The Perilous Public Square by David E. Pozen
Author:David E. Pozen
Language: eng
Format: epub
Tags: LAN008000, Language Arts & Disciplines/Journalism, SOC052000, Social Science/Media Studies
Publisher: Columbia University Press
Published: 2020-06-02T00:00:00+00:00
Discriminatory Design and What to Do About It
Sylvain wisely urges us to think more broadly about the costs to historically disadvantaged groups wrought by Section 230’s overbroad interpretation. Platforms disadvantage the vulnerable not just through their encouragement of cyber mobs and individual abusers but also through their design choices. As Sylvain argues, conversations about Section 230’s costs to equality should include the ways that a platform’s design can “predictably elicit or even encourage expressive conduct that perpetuates discrimination.”
Sylvain’s focus on discriminatory design deserves the attention of courts and lawmakers. More than twenty years ago, Joel Reidenberg and Lawrence Lessig highlighted code’s role in channeling legal regulation and governance.147 A platform’s architecture can prevent illegal discrimination, just as it can be designed to protect privacy,148 expression,149 property,150 and due process rights.151
As Sylvain has shown, platforms have instead chosen architectures that undermine legal mandates. Airbnb’s site, for instance, asks guests to include real names in their online profiles even though the company knows illegal discrimination is sure to result. As studies have shown, Airbnb guests with distinctively African American names are 16 percent less likely to be accepted relative to identical guests with distinctively white names.152 Facebook’s algorithms mine users’ data to create categories from which advertisers choose, including ones that facilitate illegal discrimination in hiring and housing.
Sylvain’s normative argument is compelling. Platforms are by no means neutral, no matter how often or loudly tech companies say so. They are not merely publishing others’ content when their carefully devised user interfaces and algorithms damage minorities’ and women’s opportunities. When code enables invidious discrimination, law should be allowed to intervene.153 Facebook has built an advertising system that inevitably results in fair housing violations. Airbnb’s user interface still requires guests to include their names, which predictably results in housing discrimination.
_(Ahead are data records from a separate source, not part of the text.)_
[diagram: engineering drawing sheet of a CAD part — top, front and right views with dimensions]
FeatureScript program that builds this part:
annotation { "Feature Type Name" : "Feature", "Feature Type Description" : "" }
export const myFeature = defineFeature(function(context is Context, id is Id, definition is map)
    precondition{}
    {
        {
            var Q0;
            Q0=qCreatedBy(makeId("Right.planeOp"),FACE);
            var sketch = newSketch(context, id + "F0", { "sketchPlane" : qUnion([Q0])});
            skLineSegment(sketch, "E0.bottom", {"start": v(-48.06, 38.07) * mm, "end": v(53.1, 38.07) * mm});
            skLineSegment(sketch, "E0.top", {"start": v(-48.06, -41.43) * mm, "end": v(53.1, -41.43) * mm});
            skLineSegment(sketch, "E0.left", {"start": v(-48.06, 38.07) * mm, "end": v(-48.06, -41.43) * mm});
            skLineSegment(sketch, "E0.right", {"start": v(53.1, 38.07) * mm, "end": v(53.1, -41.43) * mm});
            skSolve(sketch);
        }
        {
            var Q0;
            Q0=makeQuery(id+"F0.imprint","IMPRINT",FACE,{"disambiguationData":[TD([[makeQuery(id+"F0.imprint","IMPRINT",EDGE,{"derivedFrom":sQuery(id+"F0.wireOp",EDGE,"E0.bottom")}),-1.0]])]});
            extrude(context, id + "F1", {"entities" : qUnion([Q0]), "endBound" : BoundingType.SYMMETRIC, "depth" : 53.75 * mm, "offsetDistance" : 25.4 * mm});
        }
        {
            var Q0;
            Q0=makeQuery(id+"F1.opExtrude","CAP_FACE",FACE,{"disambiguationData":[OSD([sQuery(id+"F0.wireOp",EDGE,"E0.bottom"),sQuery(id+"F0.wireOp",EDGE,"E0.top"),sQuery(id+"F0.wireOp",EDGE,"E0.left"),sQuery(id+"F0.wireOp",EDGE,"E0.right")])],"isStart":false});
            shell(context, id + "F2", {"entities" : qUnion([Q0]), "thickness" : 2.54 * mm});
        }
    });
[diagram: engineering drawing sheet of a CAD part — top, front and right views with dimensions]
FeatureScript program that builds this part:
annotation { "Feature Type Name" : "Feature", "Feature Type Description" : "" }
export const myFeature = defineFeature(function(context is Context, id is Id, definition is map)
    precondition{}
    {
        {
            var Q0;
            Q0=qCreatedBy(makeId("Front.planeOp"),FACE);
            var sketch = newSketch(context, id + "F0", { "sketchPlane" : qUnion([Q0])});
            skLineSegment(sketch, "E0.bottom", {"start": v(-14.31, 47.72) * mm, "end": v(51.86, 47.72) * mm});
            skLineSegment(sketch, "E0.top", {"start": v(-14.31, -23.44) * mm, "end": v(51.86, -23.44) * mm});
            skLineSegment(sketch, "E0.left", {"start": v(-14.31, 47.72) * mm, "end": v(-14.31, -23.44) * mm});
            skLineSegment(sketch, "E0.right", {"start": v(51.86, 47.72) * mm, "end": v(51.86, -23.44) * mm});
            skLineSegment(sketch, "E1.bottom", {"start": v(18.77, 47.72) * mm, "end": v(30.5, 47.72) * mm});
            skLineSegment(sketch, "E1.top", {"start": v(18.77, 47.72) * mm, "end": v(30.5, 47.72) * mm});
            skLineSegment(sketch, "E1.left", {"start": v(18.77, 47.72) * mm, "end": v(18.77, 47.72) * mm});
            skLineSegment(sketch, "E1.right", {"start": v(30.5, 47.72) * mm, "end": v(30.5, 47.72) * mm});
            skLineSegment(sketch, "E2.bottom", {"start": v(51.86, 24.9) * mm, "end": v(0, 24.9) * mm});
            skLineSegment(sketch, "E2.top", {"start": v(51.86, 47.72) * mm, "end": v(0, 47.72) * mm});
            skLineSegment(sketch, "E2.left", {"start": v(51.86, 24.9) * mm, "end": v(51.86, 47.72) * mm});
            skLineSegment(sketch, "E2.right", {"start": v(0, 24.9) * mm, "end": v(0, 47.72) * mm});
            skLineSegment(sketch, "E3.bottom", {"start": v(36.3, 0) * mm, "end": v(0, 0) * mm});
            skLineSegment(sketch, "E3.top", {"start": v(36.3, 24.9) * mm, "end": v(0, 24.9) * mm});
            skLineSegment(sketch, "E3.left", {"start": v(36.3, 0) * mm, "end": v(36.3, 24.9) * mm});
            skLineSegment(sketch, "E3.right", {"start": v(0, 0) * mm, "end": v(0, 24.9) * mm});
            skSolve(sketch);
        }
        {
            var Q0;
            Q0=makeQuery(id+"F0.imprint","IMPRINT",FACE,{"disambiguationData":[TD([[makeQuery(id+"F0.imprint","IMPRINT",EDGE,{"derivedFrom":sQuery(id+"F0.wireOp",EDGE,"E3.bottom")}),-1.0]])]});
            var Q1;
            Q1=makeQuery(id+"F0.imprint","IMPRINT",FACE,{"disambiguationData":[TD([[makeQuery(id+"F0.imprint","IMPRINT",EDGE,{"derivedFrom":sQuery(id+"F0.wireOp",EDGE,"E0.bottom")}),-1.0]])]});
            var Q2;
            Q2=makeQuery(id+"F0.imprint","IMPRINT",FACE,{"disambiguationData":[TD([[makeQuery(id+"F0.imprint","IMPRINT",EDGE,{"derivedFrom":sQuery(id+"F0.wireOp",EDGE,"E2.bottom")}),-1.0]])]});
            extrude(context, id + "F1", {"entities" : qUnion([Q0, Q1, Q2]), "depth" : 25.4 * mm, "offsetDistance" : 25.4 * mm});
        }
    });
Sylvain is right—platforms should not enjoy immunity from liability for their architectural choices that violate antidiscrimination laws.
The question, of course, is strategy. Do we need to change Section 230 to achieve Sylvain’s normative ends? Section 230 should not be read to immunize platforms from liability related to user interface or design. Platforms are being sued for their code’s illegality, not for their users’ illegality or the platforms’ subsequent over- or under-removal of content. What is legally significant is the platform’s adoption of a design (such as Facebook’s algorithmic manipulation of user data to facilitate ads) that enables illegal discrimination.
Sylvain’s argument finds support in recent state and federal enforcement efforts.154 For instance, in a suit against revenge porn operator Craig Brittain, the Federal Trade Commission (FTC) argued that it was unfair—and a violation of Section 5 of the FTC Act—for Brittain to exploit individuals’ personal information shared in confidence for financial gain.155 The FTC’s theory of wrongdoing had roots in prior decisions related to companies that unfairly induced individuals to betray another’s trust.156 Theories of inducement focus on acts, not the publication of another’s speech. Section 230 would not bar such actions because they are not premised on platforms’ publication of another’s speech but rather on platforms’ inducing others to breach a trust.